## Exercise brief:
A verbatim copy of the listing is the expected output.

(Task inputs Opens)

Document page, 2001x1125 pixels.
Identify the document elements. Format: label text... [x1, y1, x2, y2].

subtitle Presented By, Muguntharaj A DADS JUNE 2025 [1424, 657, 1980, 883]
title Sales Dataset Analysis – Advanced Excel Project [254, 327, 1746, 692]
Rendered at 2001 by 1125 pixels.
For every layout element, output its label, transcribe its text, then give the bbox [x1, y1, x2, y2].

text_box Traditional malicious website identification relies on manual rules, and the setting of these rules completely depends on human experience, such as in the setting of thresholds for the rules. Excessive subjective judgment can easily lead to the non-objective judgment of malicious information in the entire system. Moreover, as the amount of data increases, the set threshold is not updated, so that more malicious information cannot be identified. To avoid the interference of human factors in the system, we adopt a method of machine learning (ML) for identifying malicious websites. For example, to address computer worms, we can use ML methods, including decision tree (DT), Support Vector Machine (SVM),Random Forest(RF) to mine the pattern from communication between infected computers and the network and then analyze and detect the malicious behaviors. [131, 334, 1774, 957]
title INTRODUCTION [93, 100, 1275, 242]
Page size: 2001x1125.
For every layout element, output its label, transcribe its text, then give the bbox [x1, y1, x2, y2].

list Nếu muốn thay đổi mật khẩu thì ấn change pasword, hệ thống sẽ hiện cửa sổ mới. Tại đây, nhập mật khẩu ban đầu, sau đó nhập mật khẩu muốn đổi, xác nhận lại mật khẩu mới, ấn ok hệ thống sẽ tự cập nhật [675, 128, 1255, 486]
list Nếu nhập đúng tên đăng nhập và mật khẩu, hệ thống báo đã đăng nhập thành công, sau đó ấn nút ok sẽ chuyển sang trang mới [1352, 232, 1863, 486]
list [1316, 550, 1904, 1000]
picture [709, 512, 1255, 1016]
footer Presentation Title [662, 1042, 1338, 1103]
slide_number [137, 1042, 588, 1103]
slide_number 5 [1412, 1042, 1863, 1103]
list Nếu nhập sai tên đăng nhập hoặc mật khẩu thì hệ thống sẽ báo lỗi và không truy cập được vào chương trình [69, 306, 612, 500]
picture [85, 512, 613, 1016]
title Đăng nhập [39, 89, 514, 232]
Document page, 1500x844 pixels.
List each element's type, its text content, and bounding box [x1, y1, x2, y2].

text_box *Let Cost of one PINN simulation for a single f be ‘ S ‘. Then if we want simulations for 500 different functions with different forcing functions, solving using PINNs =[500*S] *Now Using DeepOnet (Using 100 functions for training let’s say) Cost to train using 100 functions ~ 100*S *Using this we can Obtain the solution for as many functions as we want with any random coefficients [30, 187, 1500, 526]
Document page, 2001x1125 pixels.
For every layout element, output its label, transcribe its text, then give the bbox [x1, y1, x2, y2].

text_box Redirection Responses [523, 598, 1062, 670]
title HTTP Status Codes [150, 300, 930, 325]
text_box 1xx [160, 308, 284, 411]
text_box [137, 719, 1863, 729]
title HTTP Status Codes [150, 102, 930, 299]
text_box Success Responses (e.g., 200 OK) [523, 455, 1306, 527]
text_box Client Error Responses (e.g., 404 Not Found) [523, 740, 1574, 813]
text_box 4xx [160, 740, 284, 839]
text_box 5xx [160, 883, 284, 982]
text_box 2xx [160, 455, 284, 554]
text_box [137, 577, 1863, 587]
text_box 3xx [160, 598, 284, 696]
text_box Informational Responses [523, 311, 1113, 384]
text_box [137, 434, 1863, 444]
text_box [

(Task inputs Closes)

## Answer box:
Document page, 2001x1125 pixels.
Identify the document elements. Format: label text... [x1, y1, x2, y2].

subtitle Presented By, Muguntharaj A DADS JUNE 2025 [1424, 657, 1980, 883]
title Sales Dataset Analysis – Advanced Excel Project [254, 327, 1746, 692]
Rendered at 2001 by 1125 pixels.
For every layout element, output its label, transcribe its text, then give the bbox [x1, y1, x2, y2].

text_box Traditional malicious website identification relies on manual rules, and the setting of these rules completely depends on human experience, such as in the setting of thresholds for the rules. Excessive subjective judgment can easily lead to the non-objective judgment of malicious information in the entire system. Moreover, as the amount of data increases, the set threshold is not updated, so that more malicious information cannot be identified. To avoid the interference of human factors in the system, we adopt a method of machine learning (ML) for identifying malicious websites. For example, to address computer worms, we can use ML methods, including decision tree (DT), Support Vector Machine (SVM),Random Forest(RF) to mine the pattern from communication between infected computers and the network and then analyze and detect the malicious behaviors. [131, 334, 1774, 957]
title INTRODUCTION [93, 100, 1275, 242]
Page size: 2001x1125.
For every layout element, output its label, transcribe its text, then give the bbox [x1, y1, x2, y2].

list Nếu muốn thay đổi mật khẩu thì ấn change pasword, hệ thống sẽ hiện cửa sổ mới. Tại đây, nhập mật khẩu ban đầu, sau đó nhập mật khẩu muốn đổi, xác nhận lại mật khẩu mới, ấn ok hệ thống sẽ tự cập nhật [675, 128, 1255, 486]
list Nếu nhập đúng tên đăng nhập và mật khẩu, hệ thống báo đã đăng nhập thành công, sau đó ấn nút ok sẽ chuyển sang trang mới [1352, 232, 1863, 486]
list [1316, 550, 1904, 1000]
picture [709, 512, 1255, 1016]
footer Presentation Title [662, 1042, 1338, 1103]
slide_number [137, 1042, 588, 1103]
slide_number 5 [1412, 1042, 1863, 1103]
list Nếu nhập sai tên đăng nhập hoặc mật khẩu thì hệ thống sẽ báo lỗi và không truy cập được vào chương trình [69, 306, 612, 500]
picture [85, 512, 613, 1016]
title Đăng nhập [39, 89, 514, 232]
Document page, 1500x844 pixels.
List each element's type, its text content, and bounding box [x1, y1, x2, y2].

text_box *Let Cost of one PINN simulation for a single f be ‘ S ‘. Then if we want simulations for 500 different functions with different forcing functions, solving using PINNs =[500*S] *Now Using DeepOnet (Using 100 functions for training let’s say) Cost to train using 100 functions ~ 100*S *Using this we can Obtain the solution for as many functions as we want with any random coefficients [30, 187, 1500, 526]
Document page, 2001x1125 pixels.
For every layout element, output its label, transcribe its text, then give the bbox [x1, y1, x2, y2].

text_box Redirection Responses [523, 598, 1062, 670]
title HTTP Status Codes [150, 300, 930, 325]
text_box 1xx [160, 308, 284, 411]
text_box [137, 719, 1863, 729]
title HTTP Status Codes [150, 102, 930, 299]
text_box Success Responses (e.g., 200 OK) [523, 455, 1306, 527]
text_box Client Error Responses (e.g., 404 Not Found) [523, 740, 1574, 813]
text_box 4xx [160, 740, 284, 839]
text_box 5xx [160, 883, 284, 982]
text_box 2xx [160, 455, 284, 554]
text_box [137, 577, 1863, 587]
text_box 3xx [160, 598, 284, 696]
text_box Informational Responses [523, 311, 1113, 384]
text_box [137, 434, 1863, 444]
text_box [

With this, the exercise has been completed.